**Task directions:** Copy all the data exactly, except the pictures.

(Input Opens)

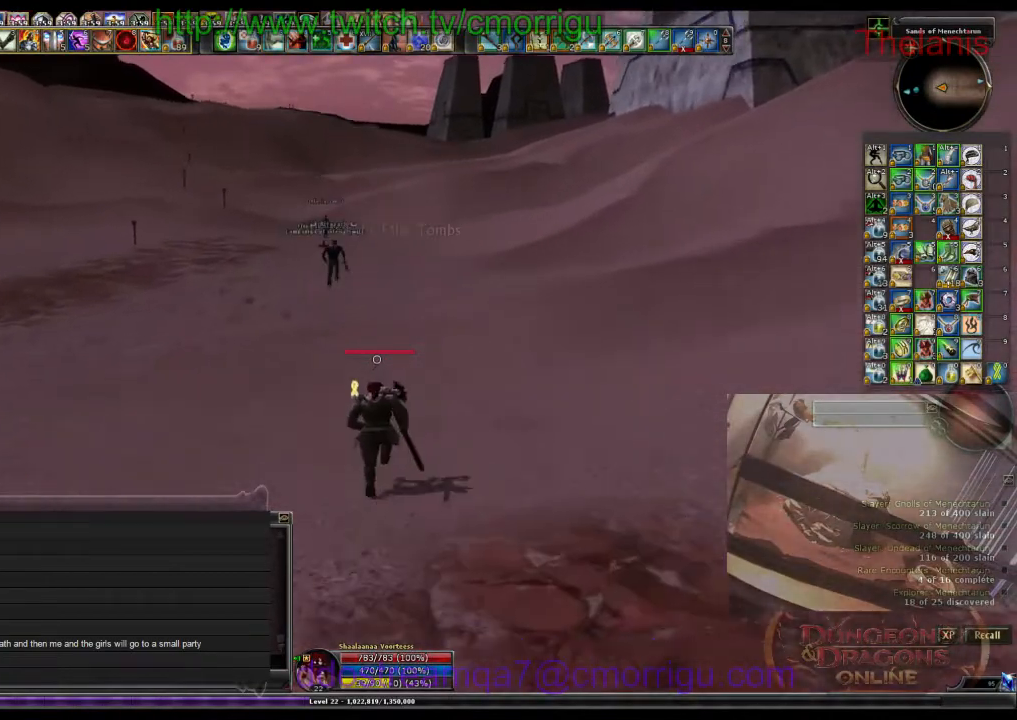
{"keys": ["w"], "events": []}
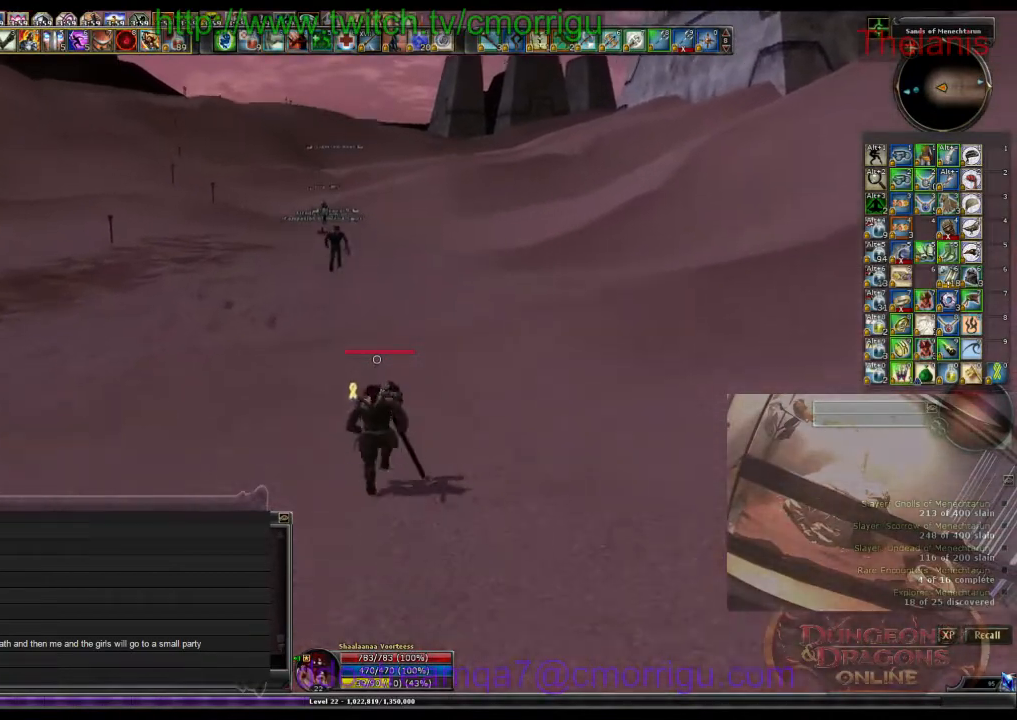
{"keys": ["w"], "events": []}
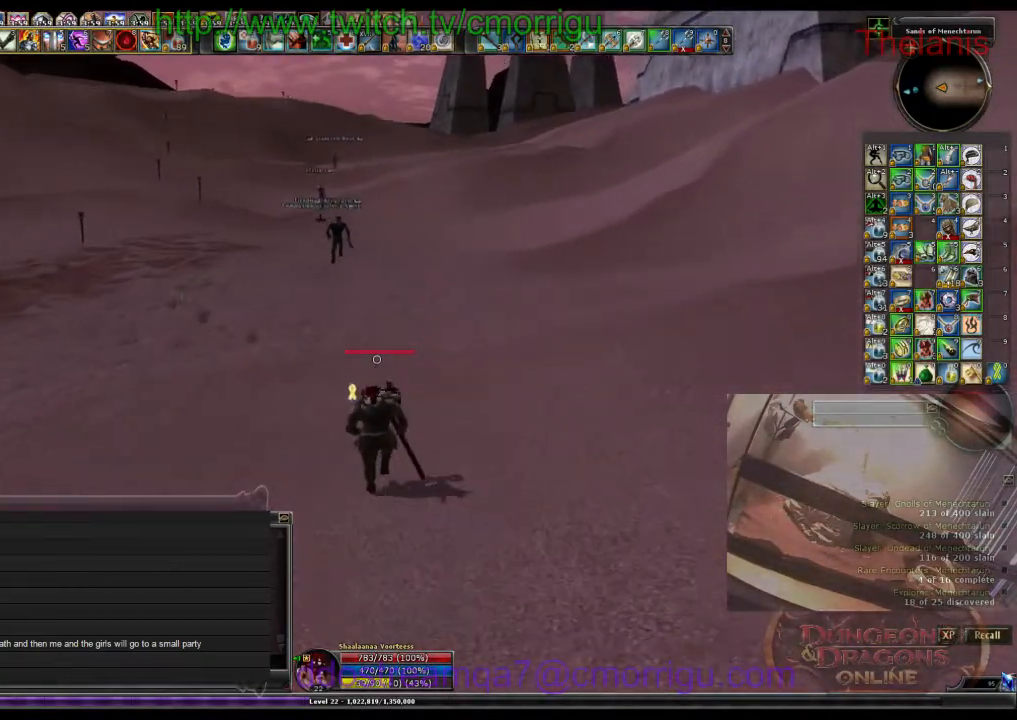
{"keys": ["w"], "events": []}
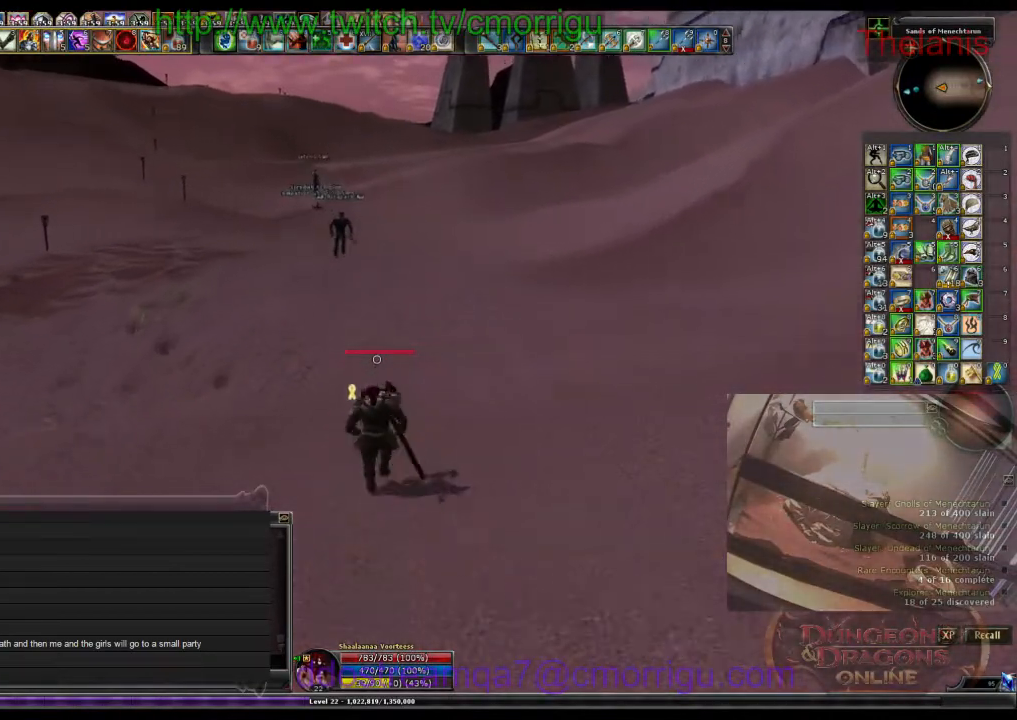
{"keys": ["w"], "events": []}
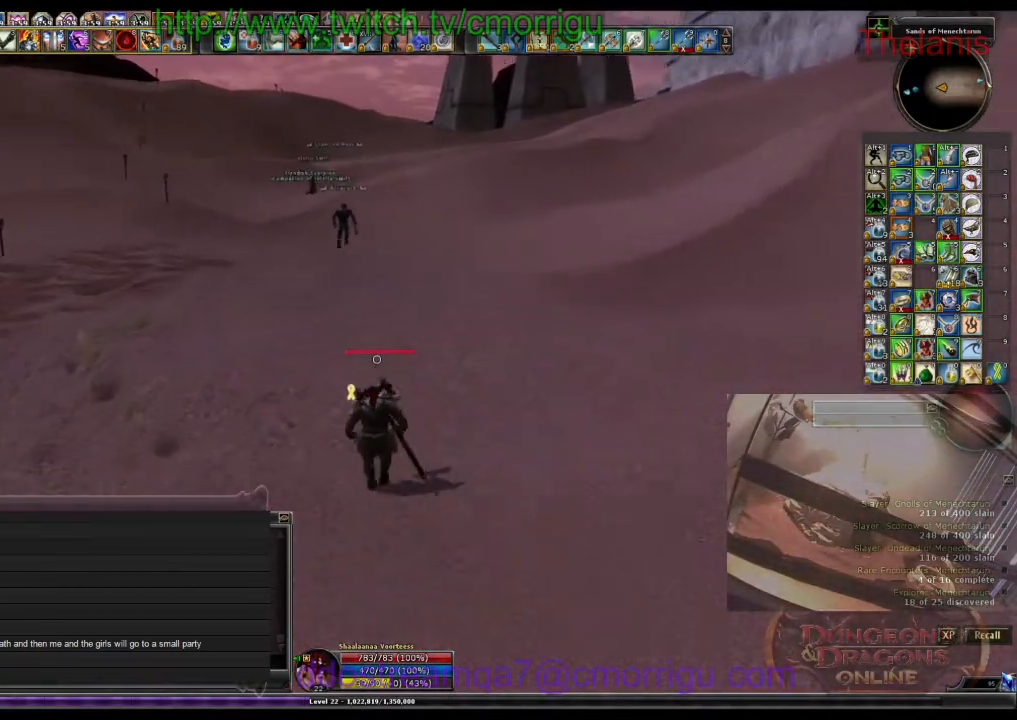
{"keys": ["w"], "events": []}
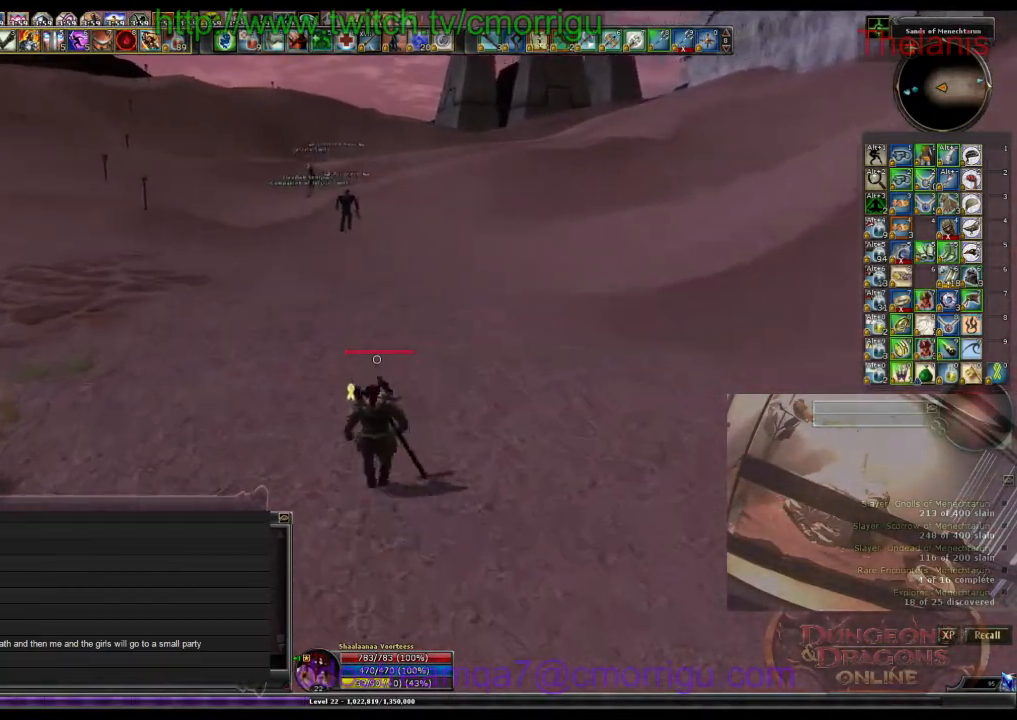
{"keys": ["w"], "events": []}
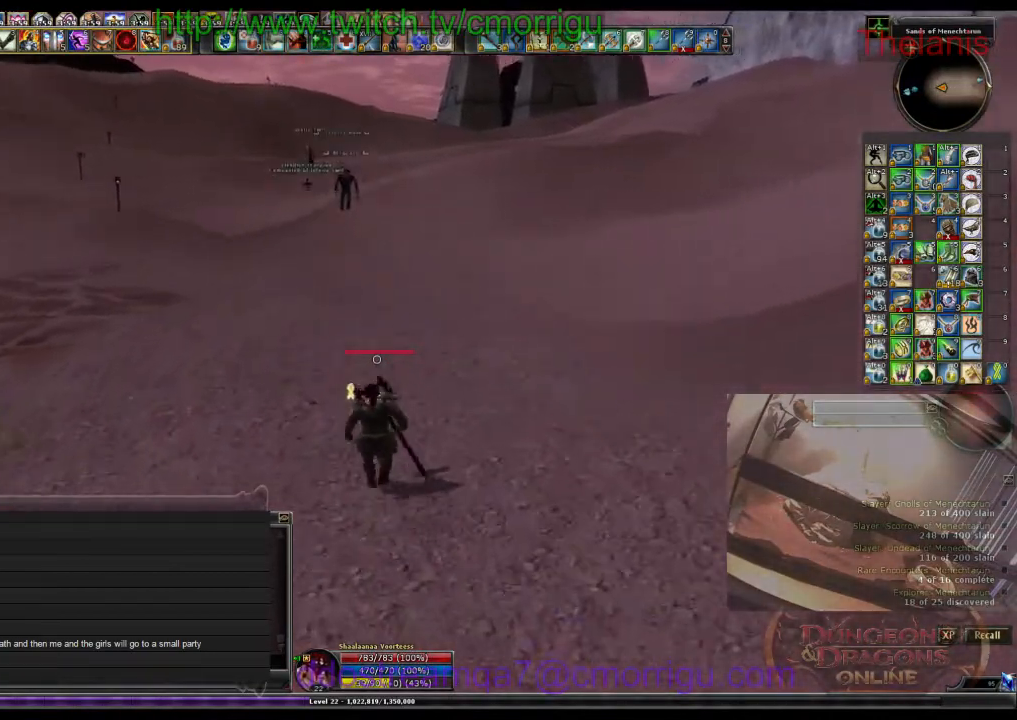
{"keys": ["w"], "events": []}
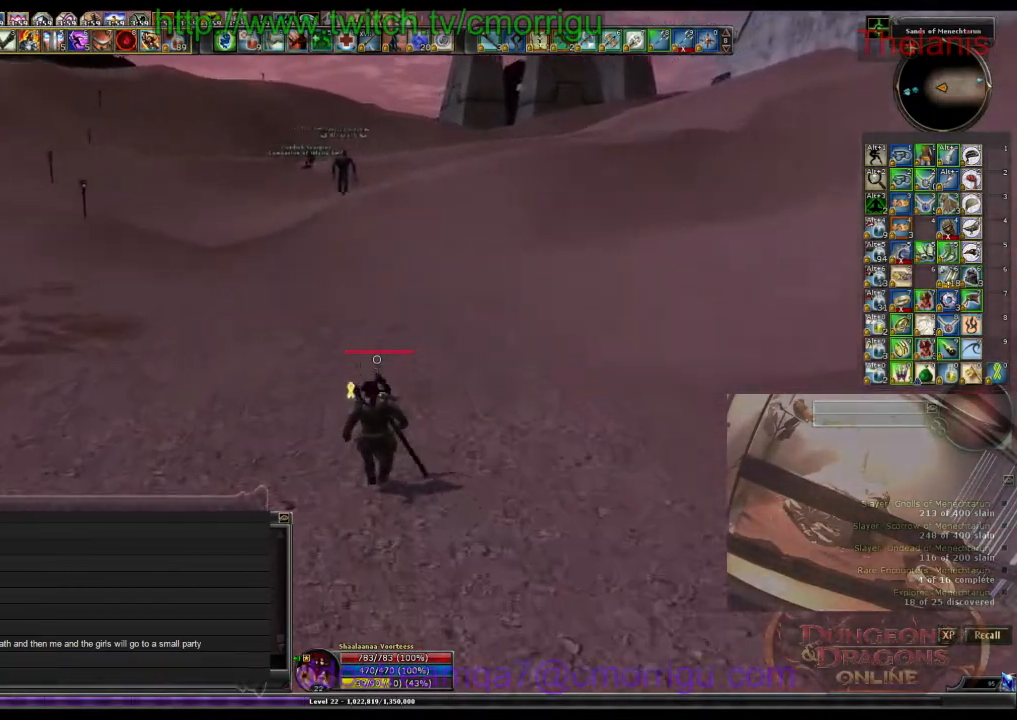
{"keys": ["w"], "events": []}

(Input Closes)

**Worked solution:**
{"keys": ["w"], "events": []}
{"keys": ["w"], "events": []}
{"keys": ["w"], "events": []}
{"keys": ["w"], "events": []}
{"keys": ["w"], "events": []}
{"keys": ["w"], "events": []}
{"keys": ["w"], "events": []}
{"keys": ["w"], "events": []}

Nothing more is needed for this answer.